-- Requirement --
Extract, from the records beneath this instruction, each line that contains the word "blur".

-- Extracted material --
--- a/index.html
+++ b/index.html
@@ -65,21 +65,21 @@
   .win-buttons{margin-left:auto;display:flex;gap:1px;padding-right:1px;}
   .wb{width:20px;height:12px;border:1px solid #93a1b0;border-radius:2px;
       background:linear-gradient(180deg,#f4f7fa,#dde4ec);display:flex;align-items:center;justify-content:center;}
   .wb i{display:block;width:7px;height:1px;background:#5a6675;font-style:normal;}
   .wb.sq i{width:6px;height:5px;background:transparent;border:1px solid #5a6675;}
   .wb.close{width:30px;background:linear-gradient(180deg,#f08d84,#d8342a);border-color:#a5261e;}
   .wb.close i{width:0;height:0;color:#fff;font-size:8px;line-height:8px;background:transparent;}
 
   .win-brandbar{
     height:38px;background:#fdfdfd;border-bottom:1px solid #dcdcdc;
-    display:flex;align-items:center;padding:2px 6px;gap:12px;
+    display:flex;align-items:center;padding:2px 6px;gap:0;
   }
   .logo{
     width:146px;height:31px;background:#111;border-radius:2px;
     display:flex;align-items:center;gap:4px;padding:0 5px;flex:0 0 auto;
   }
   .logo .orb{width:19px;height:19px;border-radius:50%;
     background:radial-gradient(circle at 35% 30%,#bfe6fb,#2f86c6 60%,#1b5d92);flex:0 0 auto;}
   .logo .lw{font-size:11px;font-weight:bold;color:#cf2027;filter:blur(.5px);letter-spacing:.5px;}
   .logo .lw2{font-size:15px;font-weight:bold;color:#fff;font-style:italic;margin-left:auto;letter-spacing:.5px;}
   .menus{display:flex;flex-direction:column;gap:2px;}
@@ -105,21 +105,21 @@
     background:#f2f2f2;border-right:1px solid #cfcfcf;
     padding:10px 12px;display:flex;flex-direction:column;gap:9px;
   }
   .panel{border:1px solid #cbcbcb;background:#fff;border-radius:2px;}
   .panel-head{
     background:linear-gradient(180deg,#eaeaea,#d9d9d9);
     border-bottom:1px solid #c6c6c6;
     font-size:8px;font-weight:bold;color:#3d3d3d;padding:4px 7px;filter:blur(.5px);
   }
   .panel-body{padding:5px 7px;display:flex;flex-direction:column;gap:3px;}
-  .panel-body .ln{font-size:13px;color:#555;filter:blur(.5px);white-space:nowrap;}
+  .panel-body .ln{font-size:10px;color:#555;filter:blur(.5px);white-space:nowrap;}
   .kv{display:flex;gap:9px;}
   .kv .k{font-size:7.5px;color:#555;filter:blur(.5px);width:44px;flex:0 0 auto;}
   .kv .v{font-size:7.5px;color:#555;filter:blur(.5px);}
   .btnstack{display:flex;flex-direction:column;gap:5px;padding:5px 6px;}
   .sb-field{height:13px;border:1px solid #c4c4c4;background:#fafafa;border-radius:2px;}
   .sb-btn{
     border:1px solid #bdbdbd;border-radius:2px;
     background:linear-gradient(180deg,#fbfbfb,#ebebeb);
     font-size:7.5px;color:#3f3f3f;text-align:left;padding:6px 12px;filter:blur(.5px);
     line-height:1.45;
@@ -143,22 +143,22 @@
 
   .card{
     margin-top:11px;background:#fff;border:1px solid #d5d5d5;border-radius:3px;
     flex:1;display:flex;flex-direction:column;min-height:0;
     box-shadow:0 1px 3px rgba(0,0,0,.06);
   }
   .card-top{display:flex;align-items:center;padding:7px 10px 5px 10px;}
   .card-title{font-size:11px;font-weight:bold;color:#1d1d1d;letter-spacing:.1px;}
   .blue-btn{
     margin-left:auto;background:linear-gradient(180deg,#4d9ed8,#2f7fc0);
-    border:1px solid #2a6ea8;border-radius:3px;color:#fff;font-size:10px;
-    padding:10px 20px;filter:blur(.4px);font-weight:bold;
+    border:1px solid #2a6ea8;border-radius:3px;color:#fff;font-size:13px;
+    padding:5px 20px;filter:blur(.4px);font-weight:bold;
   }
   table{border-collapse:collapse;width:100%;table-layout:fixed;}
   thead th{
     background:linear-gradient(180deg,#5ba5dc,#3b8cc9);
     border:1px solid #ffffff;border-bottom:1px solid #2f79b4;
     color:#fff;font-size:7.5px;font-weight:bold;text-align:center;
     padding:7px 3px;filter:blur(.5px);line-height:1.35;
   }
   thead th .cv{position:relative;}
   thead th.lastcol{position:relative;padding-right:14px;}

==

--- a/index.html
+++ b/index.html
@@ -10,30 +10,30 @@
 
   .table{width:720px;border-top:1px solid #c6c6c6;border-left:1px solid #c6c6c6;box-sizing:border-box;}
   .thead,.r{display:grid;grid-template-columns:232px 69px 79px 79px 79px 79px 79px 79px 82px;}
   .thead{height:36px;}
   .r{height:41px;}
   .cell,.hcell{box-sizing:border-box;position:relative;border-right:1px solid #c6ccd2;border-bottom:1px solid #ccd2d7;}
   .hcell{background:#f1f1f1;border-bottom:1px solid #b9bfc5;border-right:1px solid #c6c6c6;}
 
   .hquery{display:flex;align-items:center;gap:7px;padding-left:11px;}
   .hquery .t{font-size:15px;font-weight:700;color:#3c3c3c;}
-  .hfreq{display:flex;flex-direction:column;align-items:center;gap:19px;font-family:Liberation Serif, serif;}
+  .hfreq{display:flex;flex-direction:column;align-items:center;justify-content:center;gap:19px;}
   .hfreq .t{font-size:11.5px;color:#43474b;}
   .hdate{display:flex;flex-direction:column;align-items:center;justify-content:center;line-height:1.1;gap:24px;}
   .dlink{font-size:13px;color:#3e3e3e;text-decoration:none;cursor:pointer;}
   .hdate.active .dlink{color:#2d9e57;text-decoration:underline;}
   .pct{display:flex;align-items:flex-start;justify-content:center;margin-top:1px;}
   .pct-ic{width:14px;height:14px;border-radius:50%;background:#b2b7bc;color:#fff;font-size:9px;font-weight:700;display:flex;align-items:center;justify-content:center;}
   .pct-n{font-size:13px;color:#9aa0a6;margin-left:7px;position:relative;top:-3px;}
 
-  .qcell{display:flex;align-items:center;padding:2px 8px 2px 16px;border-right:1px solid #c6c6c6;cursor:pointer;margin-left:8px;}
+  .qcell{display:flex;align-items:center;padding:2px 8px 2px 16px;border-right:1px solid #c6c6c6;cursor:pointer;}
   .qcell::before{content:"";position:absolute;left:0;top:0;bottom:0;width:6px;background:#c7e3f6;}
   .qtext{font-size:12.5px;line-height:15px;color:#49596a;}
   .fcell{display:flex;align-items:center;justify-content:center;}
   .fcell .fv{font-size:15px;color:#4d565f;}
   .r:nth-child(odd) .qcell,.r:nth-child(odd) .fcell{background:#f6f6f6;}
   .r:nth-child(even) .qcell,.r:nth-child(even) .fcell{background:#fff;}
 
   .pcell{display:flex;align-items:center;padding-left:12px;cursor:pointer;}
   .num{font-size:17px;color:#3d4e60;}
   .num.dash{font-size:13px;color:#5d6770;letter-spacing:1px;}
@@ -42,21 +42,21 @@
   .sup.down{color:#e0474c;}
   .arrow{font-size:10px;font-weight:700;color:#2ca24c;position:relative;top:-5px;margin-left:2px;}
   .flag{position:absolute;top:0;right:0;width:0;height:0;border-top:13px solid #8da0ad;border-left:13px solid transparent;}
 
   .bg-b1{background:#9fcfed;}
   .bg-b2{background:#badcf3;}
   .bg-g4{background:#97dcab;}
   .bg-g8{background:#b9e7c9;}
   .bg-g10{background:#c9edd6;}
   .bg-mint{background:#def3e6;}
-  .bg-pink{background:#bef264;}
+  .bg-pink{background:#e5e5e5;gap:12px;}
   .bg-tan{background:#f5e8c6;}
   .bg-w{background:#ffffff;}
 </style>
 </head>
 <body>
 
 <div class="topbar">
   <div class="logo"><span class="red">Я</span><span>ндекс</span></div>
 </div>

-- Solved problem --
   .logo .lw{font-size:11px;font-weight:bold;color:#cf2027;filter:blur(.5px);letter-spacing:.5px;}
     font-size:8px;font-weight:bold;color:#3d3d3d;padding:4px 7px;filter:blur(.5px);
-  .panel-body .ln{font-size:13px;color:#555;filter:blur(.5px);white-space:nowrap;}
+  .panel-body .ln{font-size:10px;color:#555;filter:blur(.5px);white-space:nowrap;}
   .kv .k{font-size:7.5px;color:#555;filter:blur(.5px);width:44px;flex:0 0 auto;}
   .kv .v{font-size:7.5px;color:#555;filter:blur(.5px);}
     font-size:7.5px;color:#3f3f3f;text-align:left;padding:6px 12px;filter:blur(.5px);
-    padding:10px 20px;filter:blur(.4px);font-weight:bold;
+    padding:5px 20px;filter:blur(.4px);font-weight:bold;
     padding:7px 3px;filter:blur(.5px);line-height:1.35;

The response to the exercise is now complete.